It has been an unofficial tradition that a good portion of the people who work at the Phillips Collection are artists themselves. Many, such as William Calfee, Robert Gates and Lowell Nesbitt, have achieved recognition; and the museum has encouraged them by organizing occasional special exhibitions-the latest of recent works by Wil Brunner, Cynthis Griffith and William Ryan.

For an artist, working at the Phillips is an education in itself. Without any formal training, William Ryan believes he learned how to paint landscapes - first realistic, then evolving to abstract - by immersing himself in the art that surrounded him every day, seeing how people used paint and studying the subtleties and effectiveness of different techniques.

Cynthia Griffith says the experience made her more inward and brought her out of her "academic frame of mind." Her watercolors, painted in 1975, were inspired by her desk duty at the museum's older entrance. Seeing visitors coming indoors, looking at two Degas paintings hanging across from her day after day, and drawing inspiration from shows that had special meaning for her resulted in her "Interior Views of the Phillips Collection."
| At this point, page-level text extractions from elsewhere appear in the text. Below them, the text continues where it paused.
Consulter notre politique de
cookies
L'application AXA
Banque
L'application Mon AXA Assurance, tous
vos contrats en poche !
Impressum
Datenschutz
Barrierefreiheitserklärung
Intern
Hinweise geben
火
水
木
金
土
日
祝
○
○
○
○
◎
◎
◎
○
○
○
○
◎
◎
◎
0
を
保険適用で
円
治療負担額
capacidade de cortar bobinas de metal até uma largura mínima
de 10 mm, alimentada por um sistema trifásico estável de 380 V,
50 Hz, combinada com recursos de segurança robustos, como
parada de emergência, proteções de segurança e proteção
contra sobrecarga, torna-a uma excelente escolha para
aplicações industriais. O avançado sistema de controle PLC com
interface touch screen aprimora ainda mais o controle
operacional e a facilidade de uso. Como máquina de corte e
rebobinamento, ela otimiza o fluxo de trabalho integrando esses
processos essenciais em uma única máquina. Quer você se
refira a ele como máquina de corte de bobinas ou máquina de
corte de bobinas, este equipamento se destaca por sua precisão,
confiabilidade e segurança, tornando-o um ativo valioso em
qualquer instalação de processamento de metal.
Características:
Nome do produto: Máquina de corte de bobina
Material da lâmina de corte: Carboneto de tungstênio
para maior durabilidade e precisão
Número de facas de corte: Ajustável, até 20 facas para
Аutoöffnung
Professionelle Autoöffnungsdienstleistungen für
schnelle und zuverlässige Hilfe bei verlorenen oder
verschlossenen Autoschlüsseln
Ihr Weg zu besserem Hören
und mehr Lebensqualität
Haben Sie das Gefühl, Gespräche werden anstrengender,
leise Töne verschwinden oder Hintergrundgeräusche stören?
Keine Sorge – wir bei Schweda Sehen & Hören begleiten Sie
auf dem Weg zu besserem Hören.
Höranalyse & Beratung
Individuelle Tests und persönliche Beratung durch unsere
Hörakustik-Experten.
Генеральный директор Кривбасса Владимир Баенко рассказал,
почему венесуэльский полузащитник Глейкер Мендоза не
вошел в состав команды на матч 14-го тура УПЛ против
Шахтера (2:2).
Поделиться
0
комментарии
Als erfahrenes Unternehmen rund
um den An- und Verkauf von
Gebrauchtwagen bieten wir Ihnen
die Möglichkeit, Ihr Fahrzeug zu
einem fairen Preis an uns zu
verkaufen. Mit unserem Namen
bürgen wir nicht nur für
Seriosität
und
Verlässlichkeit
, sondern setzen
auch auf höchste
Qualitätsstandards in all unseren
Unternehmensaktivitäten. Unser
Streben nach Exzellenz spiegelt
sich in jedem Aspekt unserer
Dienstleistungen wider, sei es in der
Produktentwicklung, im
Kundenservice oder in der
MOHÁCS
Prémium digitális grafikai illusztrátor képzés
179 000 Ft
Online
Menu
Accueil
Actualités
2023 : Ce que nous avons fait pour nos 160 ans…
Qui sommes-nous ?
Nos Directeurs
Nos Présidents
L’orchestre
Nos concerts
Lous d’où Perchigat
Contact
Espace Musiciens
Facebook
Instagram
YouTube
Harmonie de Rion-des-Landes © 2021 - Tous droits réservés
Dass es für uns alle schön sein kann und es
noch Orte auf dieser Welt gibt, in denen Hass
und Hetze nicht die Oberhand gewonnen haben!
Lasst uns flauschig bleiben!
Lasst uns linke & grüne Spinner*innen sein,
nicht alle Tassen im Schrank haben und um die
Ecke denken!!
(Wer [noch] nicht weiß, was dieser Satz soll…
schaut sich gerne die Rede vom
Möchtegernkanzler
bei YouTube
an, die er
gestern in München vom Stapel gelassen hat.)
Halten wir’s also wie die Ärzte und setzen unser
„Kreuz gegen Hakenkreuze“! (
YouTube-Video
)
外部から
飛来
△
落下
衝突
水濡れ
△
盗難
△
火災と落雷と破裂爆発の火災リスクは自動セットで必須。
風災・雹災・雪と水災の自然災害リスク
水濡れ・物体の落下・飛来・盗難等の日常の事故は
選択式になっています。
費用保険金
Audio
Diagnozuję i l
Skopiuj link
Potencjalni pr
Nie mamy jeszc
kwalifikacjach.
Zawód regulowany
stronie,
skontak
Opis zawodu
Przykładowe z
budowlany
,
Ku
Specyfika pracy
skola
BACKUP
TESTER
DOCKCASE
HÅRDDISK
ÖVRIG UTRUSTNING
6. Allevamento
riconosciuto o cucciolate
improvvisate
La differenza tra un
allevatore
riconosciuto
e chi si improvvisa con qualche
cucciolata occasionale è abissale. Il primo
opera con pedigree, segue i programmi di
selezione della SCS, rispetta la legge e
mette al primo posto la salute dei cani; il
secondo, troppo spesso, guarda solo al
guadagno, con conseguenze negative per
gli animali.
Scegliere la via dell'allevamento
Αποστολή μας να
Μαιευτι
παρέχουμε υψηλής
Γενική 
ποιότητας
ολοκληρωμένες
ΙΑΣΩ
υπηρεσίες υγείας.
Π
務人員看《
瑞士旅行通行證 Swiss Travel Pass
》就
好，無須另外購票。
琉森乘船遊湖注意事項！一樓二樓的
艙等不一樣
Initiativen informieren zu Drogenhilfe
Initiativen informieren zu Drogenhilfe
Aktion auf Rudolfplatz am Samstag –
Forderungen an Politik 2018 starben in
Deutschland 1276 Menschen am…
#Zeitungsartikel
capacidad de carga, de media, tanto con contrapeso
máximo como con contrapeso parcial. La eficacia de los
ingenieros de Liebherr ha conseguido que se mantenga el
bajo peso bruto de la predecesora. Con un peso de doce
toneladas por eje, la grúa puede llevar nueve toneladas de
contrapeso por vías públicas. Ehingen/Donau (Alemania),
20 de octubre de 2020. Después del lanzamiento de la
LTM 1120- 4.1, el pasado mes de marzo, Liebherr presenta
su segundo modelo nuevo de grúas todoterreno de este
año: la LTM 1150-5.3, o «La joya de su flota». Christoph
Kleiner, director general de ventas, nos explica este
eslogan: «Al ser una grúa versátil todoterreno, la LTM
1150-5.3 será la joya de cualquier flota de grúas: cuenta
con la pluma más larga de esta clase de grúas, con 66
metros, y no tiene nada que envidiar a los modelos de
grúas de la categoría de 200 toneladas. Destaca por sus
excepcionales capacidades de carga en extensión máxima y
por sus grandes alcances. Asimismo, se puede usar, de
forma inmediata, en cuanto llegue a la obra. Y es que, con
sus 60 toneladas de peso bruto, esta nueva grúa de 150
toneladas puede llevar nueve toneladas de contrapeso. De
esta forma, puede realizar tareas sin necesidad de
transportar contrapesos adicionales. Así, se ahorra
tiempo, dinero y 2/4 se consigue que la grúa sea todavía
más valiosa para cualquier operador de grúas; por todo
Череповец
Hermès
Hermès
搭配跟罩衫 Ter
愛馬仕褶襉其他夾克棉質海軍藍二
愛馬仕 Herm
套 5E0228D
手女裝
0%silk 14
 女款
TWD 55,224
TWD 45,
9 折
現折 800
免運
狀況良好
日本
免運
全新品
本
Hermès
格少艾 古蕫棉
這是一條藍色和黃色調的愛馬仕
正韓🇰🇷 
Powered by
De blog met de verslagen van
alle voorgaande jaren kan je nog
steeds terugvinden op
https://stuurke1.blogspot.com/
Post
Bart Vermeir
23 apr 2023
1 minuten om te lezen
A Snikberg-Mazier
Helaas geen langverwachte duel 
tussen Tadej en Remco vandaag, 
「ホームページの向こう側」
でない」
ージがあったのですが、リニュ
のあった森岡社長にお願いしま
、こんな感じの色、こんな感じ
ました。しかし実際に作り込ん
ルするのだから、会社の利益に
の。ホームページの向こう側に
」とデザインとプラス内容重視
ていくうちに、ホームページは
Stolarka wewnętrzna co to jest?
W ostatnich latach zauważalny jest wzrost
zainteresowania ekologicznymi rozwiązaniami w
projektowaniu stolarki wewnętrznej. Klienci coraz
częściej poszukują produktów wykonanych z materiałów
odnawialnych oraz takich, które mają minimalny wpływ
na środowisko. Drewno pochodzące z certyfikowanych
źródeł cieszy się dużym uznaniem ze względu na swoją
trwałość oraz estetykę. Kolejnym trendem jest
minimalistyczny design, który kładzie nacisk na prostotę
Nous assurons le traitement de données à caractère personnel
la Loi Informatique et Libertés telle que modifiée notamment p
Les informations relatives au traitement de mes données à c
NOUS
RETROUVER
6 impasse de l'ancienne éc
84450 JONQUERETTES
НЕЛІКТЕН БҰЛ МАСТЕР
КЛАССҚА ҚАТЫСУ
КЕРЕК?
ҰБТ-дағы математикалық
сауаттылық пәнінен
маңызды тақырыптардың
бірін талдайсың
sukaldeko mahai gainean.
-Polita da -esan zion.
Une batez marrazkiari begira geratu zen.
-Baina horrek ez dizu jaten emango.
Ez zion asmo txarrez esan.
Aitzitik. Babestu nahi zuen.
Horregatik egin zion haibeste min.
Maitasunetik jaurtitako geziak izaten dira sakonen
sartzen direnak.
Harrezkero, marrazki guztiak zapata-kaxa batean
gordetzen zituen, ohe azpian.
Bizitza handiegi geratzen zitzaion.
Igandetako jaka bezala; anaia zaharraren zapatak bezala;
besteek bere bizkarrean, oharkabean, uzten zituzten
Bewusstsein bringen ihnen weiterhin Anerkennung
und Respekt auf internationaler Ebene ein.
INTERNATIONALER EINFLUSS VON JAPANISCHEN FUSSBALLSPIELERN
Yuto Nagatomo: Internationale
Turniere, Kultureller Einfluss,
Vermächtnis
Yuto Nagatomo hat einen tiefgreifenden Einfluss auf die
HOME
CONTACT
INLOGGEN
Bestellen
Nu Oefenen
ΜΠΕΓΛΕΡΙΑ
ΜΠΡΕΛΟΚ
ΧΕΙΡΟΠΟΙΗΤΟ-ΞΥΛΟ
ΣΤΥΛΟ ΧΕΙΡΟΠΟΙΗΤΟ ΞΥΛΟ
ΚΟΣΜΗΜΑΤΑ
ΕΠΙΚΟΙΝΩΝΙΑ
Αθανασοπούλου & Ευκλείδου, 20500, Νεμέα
Wil Brunner found working at the museum both instructive and intimidating. Going there as a graduated student in fine arts, he found being surrounded by the paintings an intensive course in how to look at and structure a canvas.

"The proximity you have to the art by helping handle and install shows here is different from looking at paintings in an exhibit somewhere else," he says.

But don't ask any of the three what their works mean. Brunner insists that paintings have no more message than anything else, and what underlying meaning there is can't be communicated verbally. "You can't say what can only be seen."

RECENT WORK BY WASHINGTON ARTISTS - Through January 17 at the Phillips Collection. CAPTION: Picture, "WATERCOLOR," ACRYLIC AND OIL ON CANVAS BY WIL BRUNNER AT THE PHILLIPS COLLECTION.